Politico: A federal government left ‘completely blind’ on cyberattacks looks to force reporting
A bipartisan group of lawmakers wants to make sure the government is never left in the dark about serious hacks again.

"No federal law or regulation requires pipeline operators to report any cybersecurity incidents to the government. Instead, suggested guidance from the Transportation Security Administration — the federal agency that oversees pipeline cybersecurity — recommends that they tell local and federal officials about significant breaches.

That’s vastly different from the requirements facing companies that operate key parts of the electric grid, such as generators, substations and large transmission lines, which fall under the jurisdiction of the Federal Energy Regulatory Commission. FERC regulations require those operators to report cyberattacks that compromise or disrupt key equipment, along with any failed compromise attempts. Failure to comply can lead to fines of up to $1.3 million per day per violation."

 

Indeed I do not!

Our (PSTN) telecommunications network has been ravaged over the last 20 years by the fact that very few people or businesses have regular old Mk-1, Mod-0, copper-fed, POTS - or Plain Old Telephone Service.
In some ways this is a very good thing, because----hey.
Progress, right?

However (comma!!!) there are still some instances where monitoring and infrastructure circuits are still protected by antiquity........for now.
In many communities water towers are one of these.
There are a wide range of others......for now.
Sewage
FAA
Train tracks
911/E911

AND others.

Everybody used to cringe whenever they saw Air Traffic Controllers managing traffic load by pushing paper strips from place to place and how much of a shame that it is that our ATC is so antiquated......without stopping to think that sometimes this is a.....ah....."net" benefit (punn almost unintended.)

Imagine a world where the FAA's Steve Dickson's EA (he hasn't been replaced yet) gets a call that one or more ARTCCs are down until we pay a gigabuck in bitcoin to some obscure cyber terrorists.
How long can we leave planes grounded in this country before it "leaves a mark?"

Unfortunately most of the people who still have POTS are the elderly.....and some of these are more vulnerable to this exploit.
It's not as profitable as stinging a medium sized city or company, but it happens all too often.
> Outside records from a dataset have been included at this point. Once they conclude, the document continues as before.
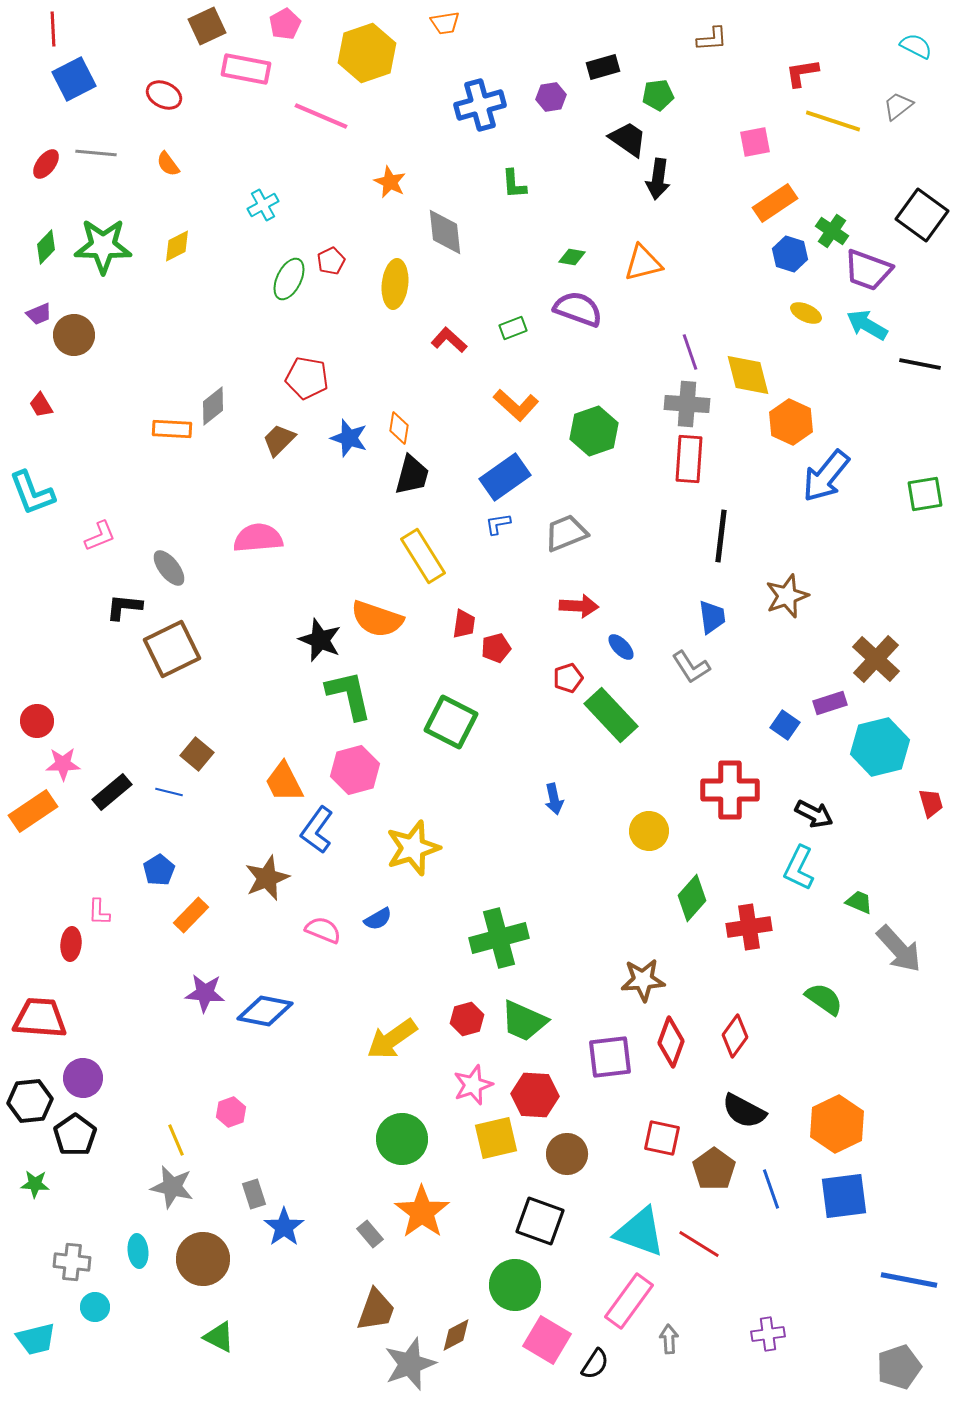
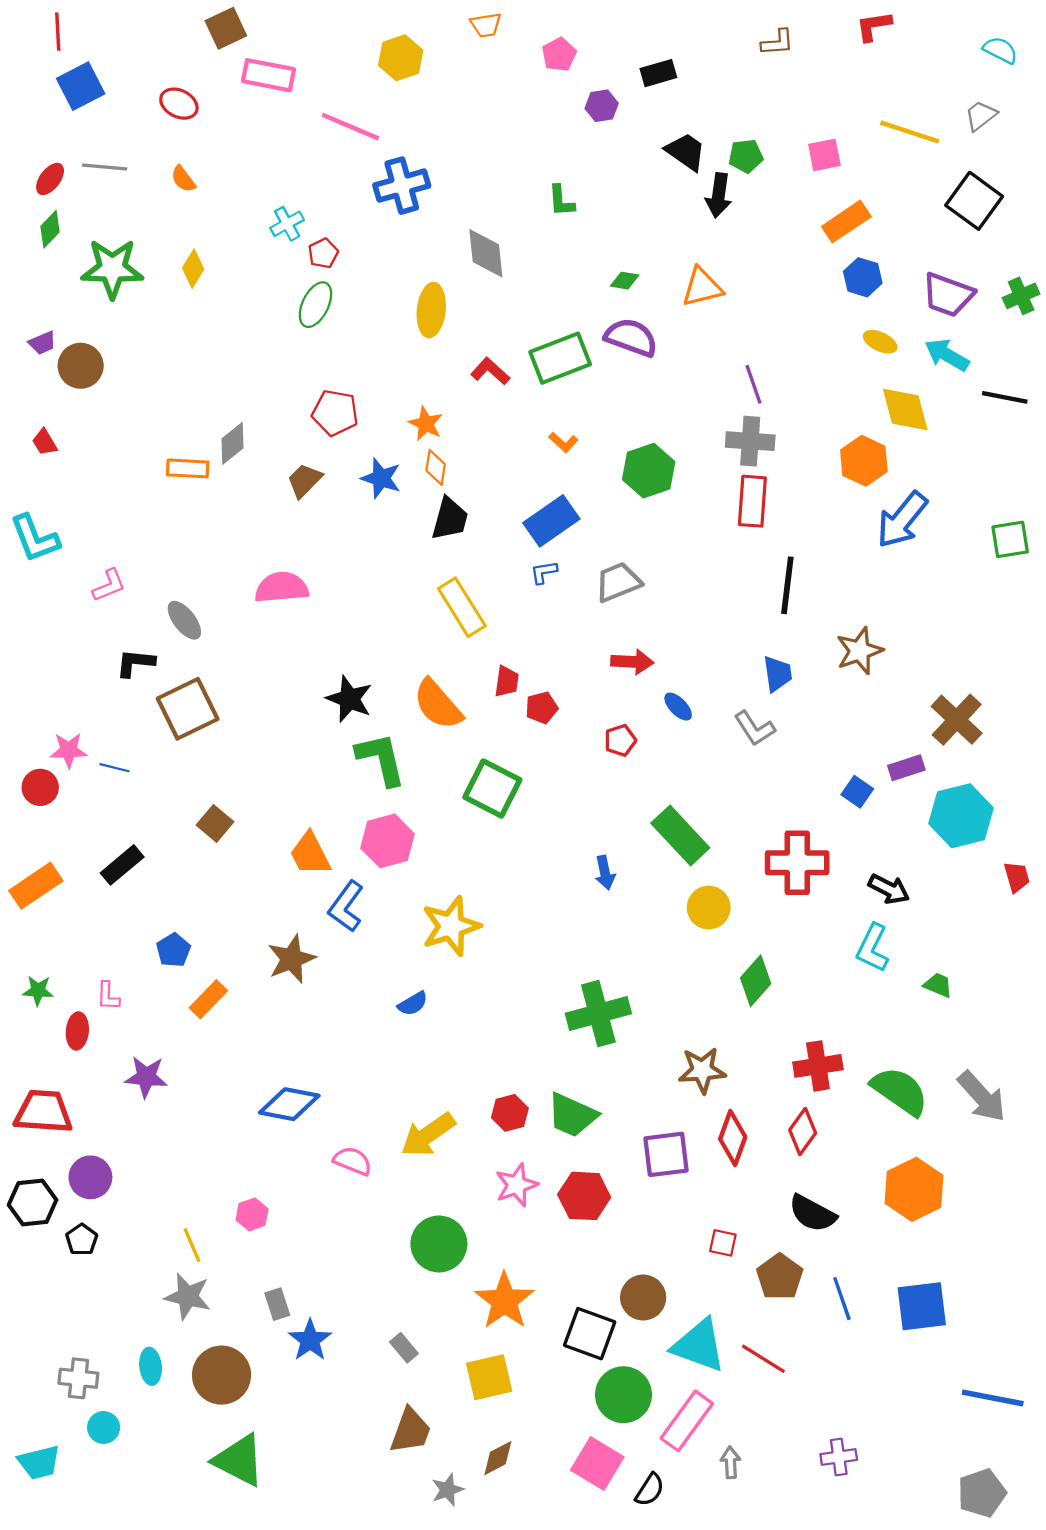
pink pentagon: (285, 24) -> (559, 54), moved
yellow hexagon: (367, 53) -> (401, 58), size x0.7
red L-shape: (802, 73) -> (874, 26), moved
green pentagon: (658, 95) -> (746, 156), moved
blue cross: (480, 105) -> (402, 186), moved
orange star: (390, 182) -> (426, 424), moved
black square: (922, 215) -> (974, 201), moved
green cross: (832, 231) -> (1021, 296), moved, turned 32
yellow diamond: (177, 246) -> (193, 269), turned -32
green diamond: (46, 247) -> (50, 229), moved
red pentagon: (331, 261) -> (323, 253), moved
green rectangle: (513, 328) -> (560, 358), size x2.0
yellow diamond: (748, 375) -> (905, 409), moved
orange L-shape: (516, 405) -> (563, 442), size x0.6
orange semicircle: (377, 619) -> (438, 704), moved, turned 30
green rectangle: (611, 715) -> (680, 835), moved
pink star: (63, 764) -> (69, 750), moved
blue line: (169, 792) -> (114, 768), moved
red cross: (749, 927) -> (818, 1066), moved
pink semicircle: (323, 930) -> (353, 1161), moved
green cross: (499, 938) -> (598, 1013), moved
gray arrow: (899, 949) -> (982, 1097), moved
purple star: (205, 993) -> (146, 1077), moved
green semicircle: (824, 999) -> (900, 1091), size x1.4
orange hexagon: (837, 1124) -> (914, 1189), moved
black pentagon: (75, 1135) -> (82, 1240), size x0.7
yellow square: (496, 1138) -> (489, 1377), moved
red square: (662, 1138) -> (723, 1243), size x0.7
brown circle: (567, 1154) -> (643, 1297), moved
green star: (35, 1184) -> (38, 991), moved
orange star: (422, 1212) -> (504, 1301), moved
green circle: (515, 1285) -> (623, 1395), moved
green triangle: (219, 1337) -> (239, 1460), size x1.6
gray star: (410, 1364) -> (448, 1490), size x0.6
The Balkans used to be more or less the center of gravity for non-national digital cyber crime but now places like Brazil....Taiwan... and the Turkeys are getting into the game.
India (stereotypically) used to be THE player in the call center scams.....and one wonders how COVID is affecting this.
If the pattern holds this sort of crime will probably spread out as well, but unlike digital exploits it will probably decrease over time as people continue to abandon fixed telephony.

 

An interesting piece by Malwarebytes on the Darkside malware that attacked Colonial Pipeline and how running a simple inexpensive anti virus could have prevented Colonial Pipeline from having to extort $5,000,000 from their American Customers and avoided the pipeline shutdown and the associated mess that came with it.
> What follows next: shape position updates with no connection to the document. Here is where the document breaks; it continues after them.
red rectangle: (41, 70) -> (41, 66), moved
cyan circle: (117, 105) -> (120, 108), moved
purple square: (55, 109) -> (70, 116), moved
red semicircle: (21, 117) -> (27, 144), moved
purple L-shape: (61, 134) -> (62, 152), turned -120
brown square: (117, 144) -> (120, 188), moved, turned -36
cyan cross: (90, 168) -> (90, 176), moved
Threat spotlight: DarkSide, the ransomware used in the Colonial Pipeline attack - Malwarebytes Labs | Malwarebytes Labs

"Yesterday, the FBI and the US Cybersecurity and Infrastructure Security Agency (CISA) issued a joint cybersecurity advisory (CSA) against DarkSide ransomware. It contains detailed mitigation steps that business should follow to reduce the risk of successful ransomware attacks overall. These include simple steps, such as:

• Using multi-factor authentication (MFA) to access networks remotely
• Enabling stronger spam filters
• Updating software to their latest versions
• Regularly scanning systems using a good antivirus product, and
• Limiting access to resources over networks"

Organizations of all sectors should take heed of these best practices. Because before the publication of this article, DarkSide appears to have netted another victim."